Microlise sees “solid trading” during its first half as revenue and profitability grow

Microlise Group, the Nottingham-based provider of transport technology solutions to fleet operators, has hailed “solid trading” during its first half, in line with management expectations. In a half year update on trading for the six months to 30 June 2023, the businsss saw continued growth in revenue, recurring revenue, ARR and profitability.
As a result, revenue for the first half of the year is expected to show growth of 10% to £33.9m, up from £30.7m in the same period last year, with anticipated adjusted EBITDA growth of 4% to £4.5m, up from £4.3m. Microlise’s main growth driver in the period was increased demand from OEM customers, contributing to ARR growth of 11%, of which 10.2% represented organic growth, to £44.8m. New vehicle delays continued to slow down deliveries to direct customers resulting in an order backlog increase of 95%, which is expected to be delivered during the second half of the year as new vehicle lead times continue to improve. The delays to delivery for direct customers, together with the investments made last year in product development, operations, and sales & marketing, impacted EBITDA margin in the first half, however this will normalise in H2 as the company delivers against its order book for direct sales.

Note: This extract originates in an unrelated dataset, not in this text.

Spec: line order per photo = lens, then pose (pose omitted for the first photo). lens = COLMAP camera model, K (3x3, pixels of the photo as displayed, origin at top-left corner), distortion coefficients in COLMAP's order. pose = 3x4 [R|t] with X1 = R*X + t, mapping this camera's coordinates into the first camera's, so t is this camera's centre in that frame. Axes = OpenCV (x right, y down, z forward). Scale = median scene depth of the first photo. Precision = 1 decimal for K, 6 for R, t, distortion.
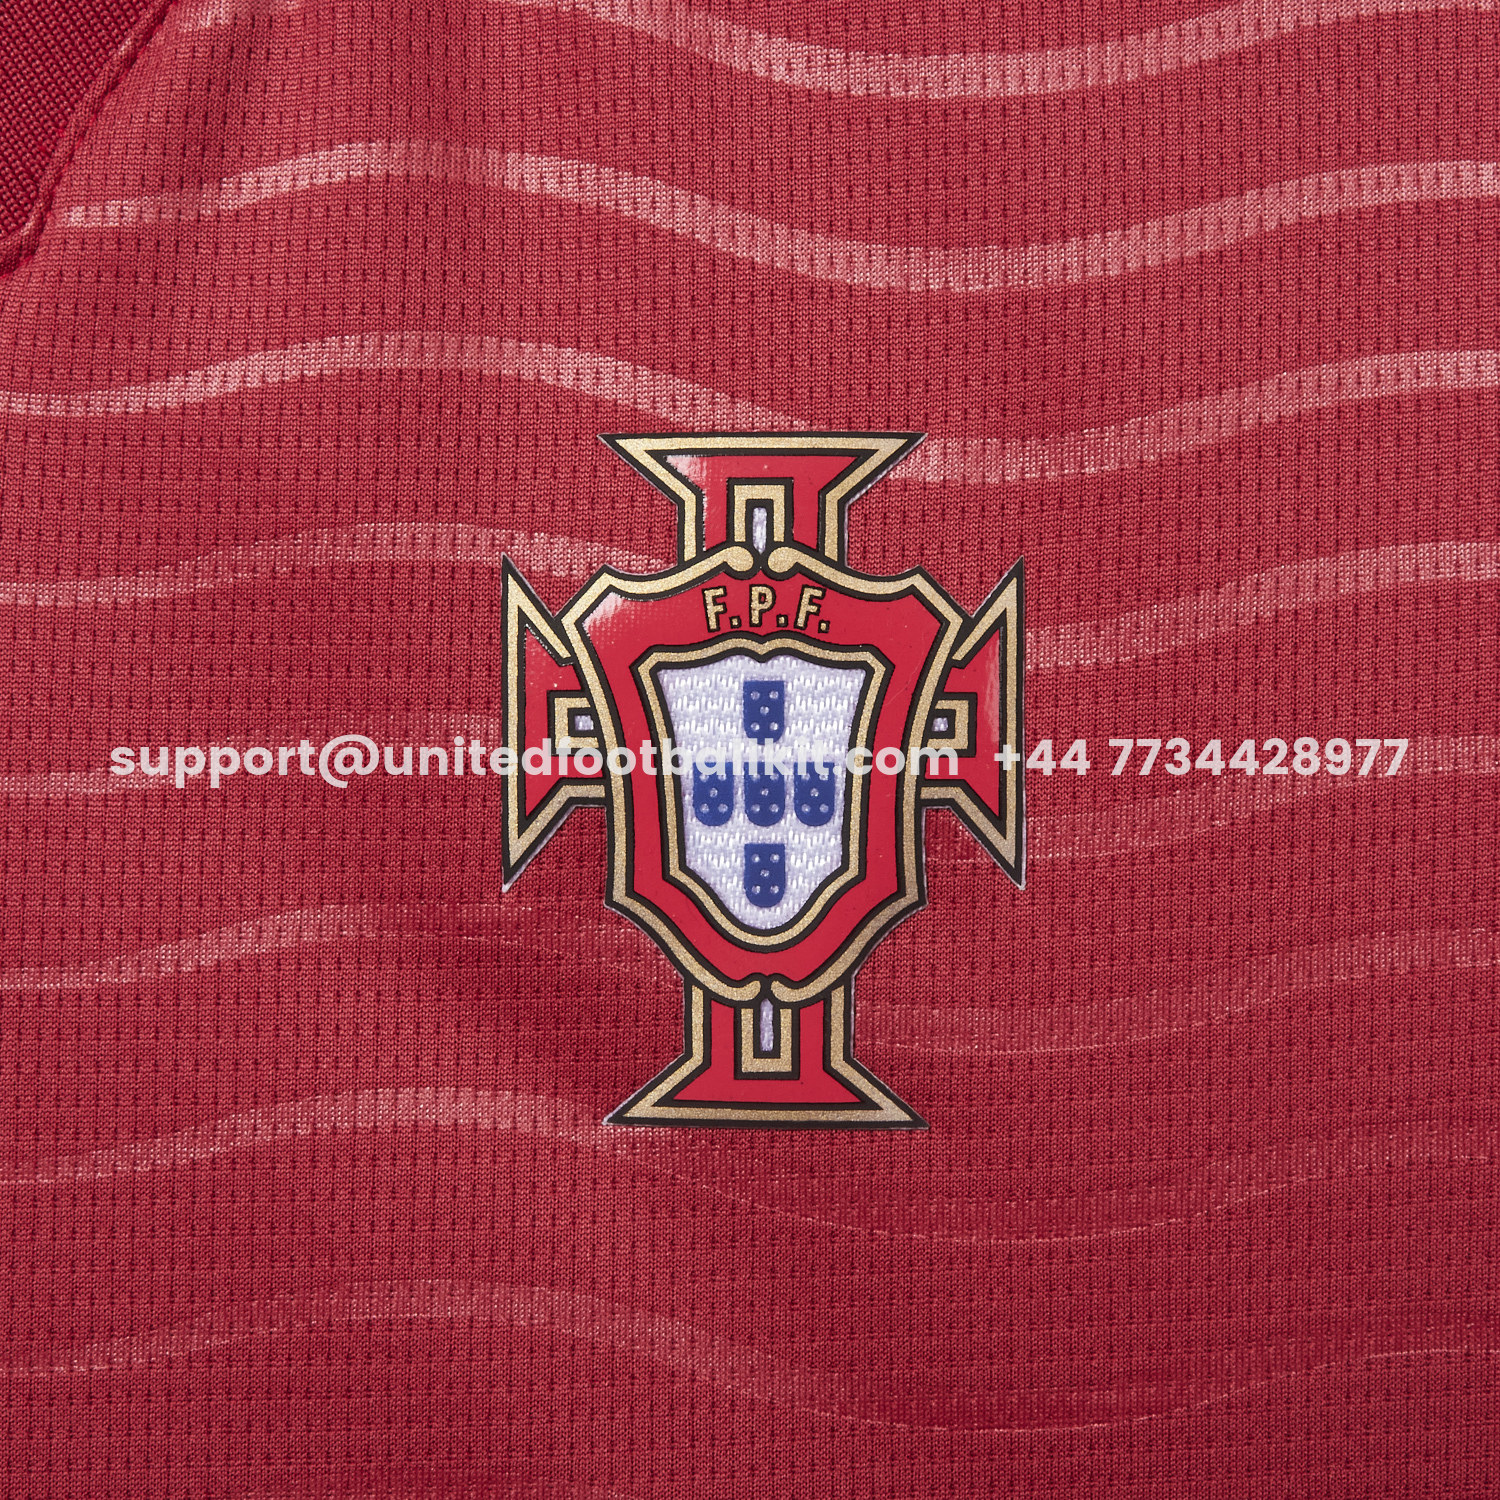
lens RADIAL K [[3668.0, 0, 750.9], [0, 3668.0, 750.8], [0, 0, 1]] dist [-0.036070, 0.000000]
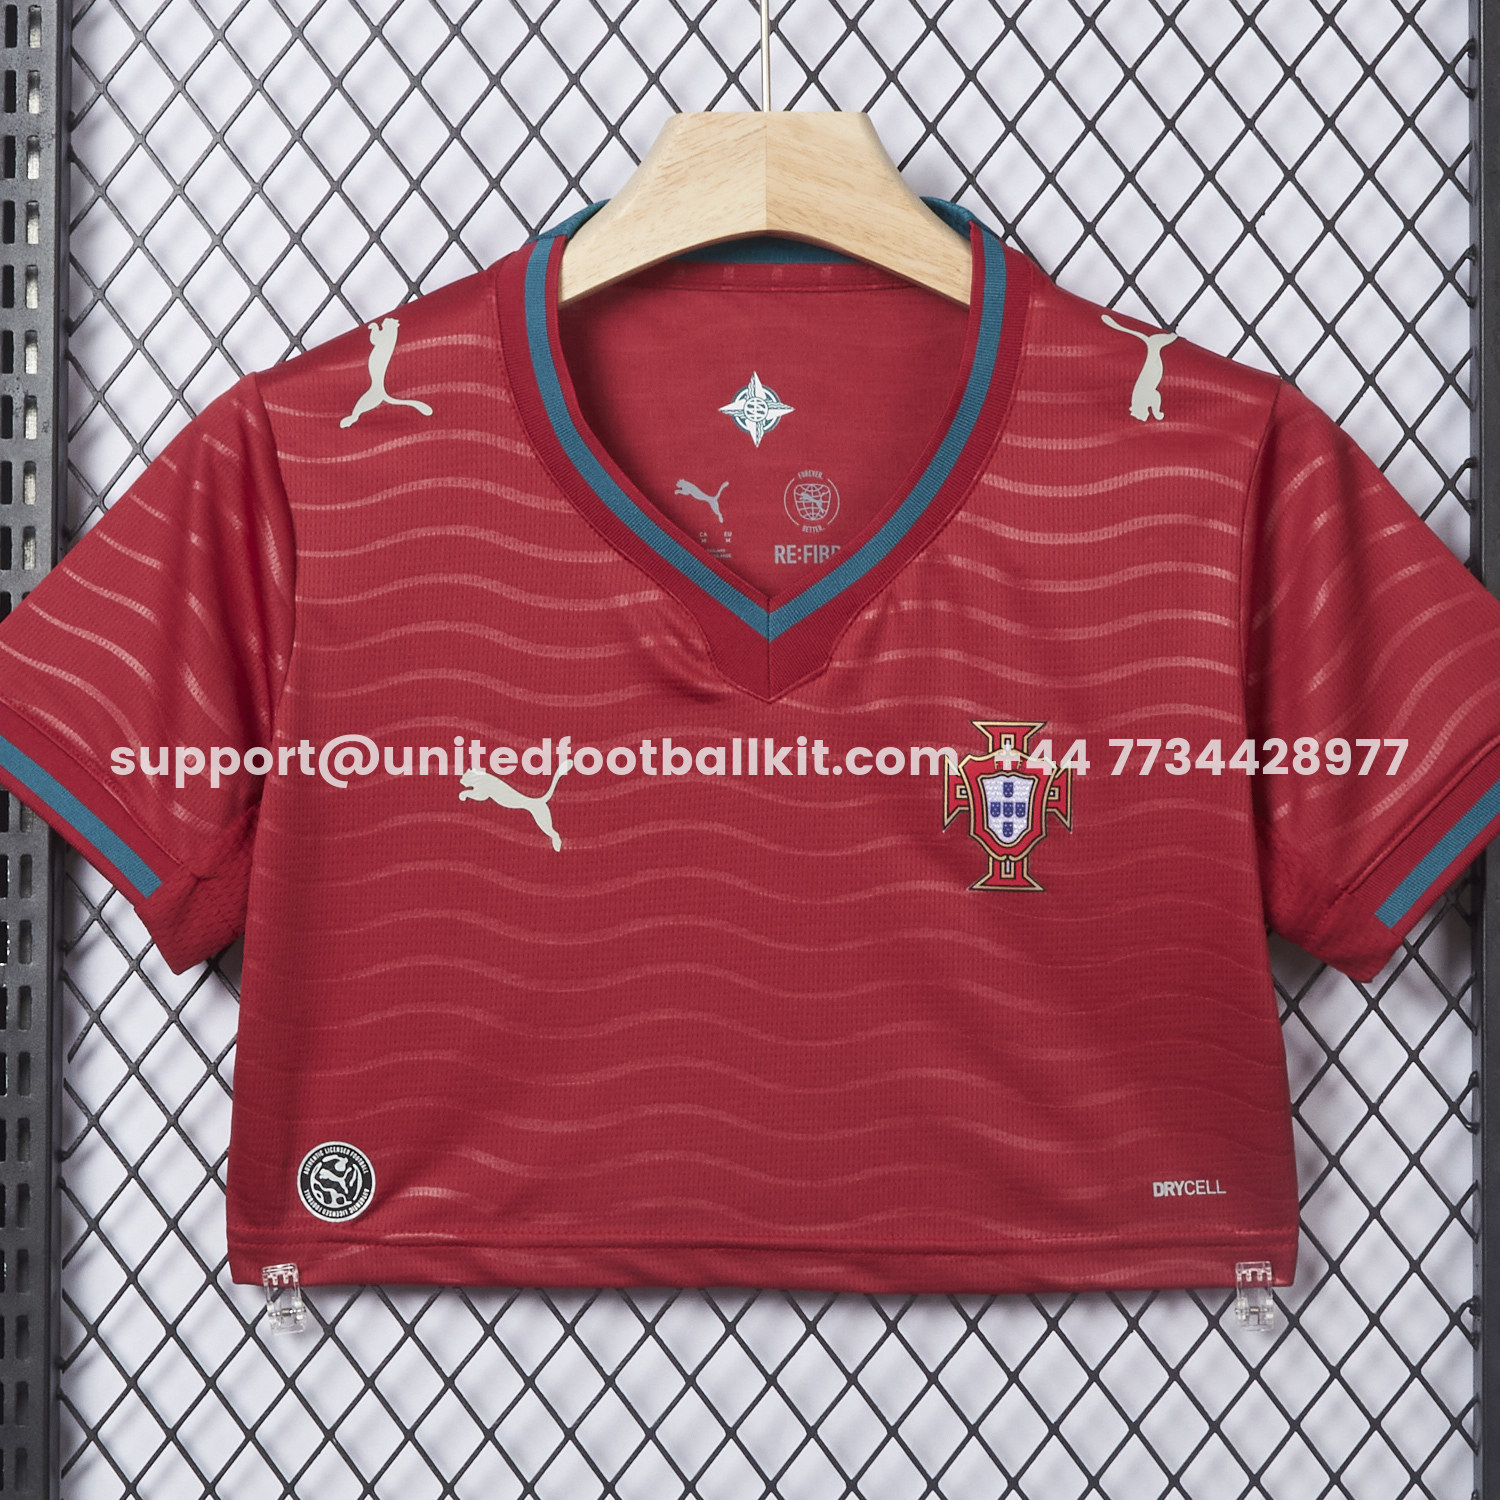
lens RADIAL K [[3668.0, 0, 746.8], [0, 3668.0, 747.6], [0, 0, 1]] dist [-0.036070, 0.000000]
pose [[0.998952, 0.009458, -0.044791, -0.103544], [-0.005849, 0.996775, 0.080035, -0.378036], [0.045403, -0.079690, 0.995785, -3.033374]]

The firm’s net cash at 30 June 2023 was £14.1m after a net cash spend of £2.86m on acquisitions during the period, including initial consideration of £1.86m for Vita Software and the final deferred consideration instalment of £1m in relation to the 2020 acquisition of Trutac.
New customer acquisition continued to be strong in the first half, with the group adding an additional 250 new customers, including Leeds-headquartered LF&E Refrigerated Transport, and Northern Ireland-based McCulla, both signing 6-year contracts.
Nadeem Raza, CEO, said: “We are very pleased with the performance of the group during H1, given the many challenges we have had to overcome. These have included supply chain issues and a shortage of new vehicles coming to market, both of which hampered our ability to deliver solutions, though not to secure sales, such that our order book is at a record level. “We enter the second half in a strong position. With supply chains improving coupled with the expectation that vehicle deliveries will also improve in H2, the Board are confident in the group’s continued successful growth.”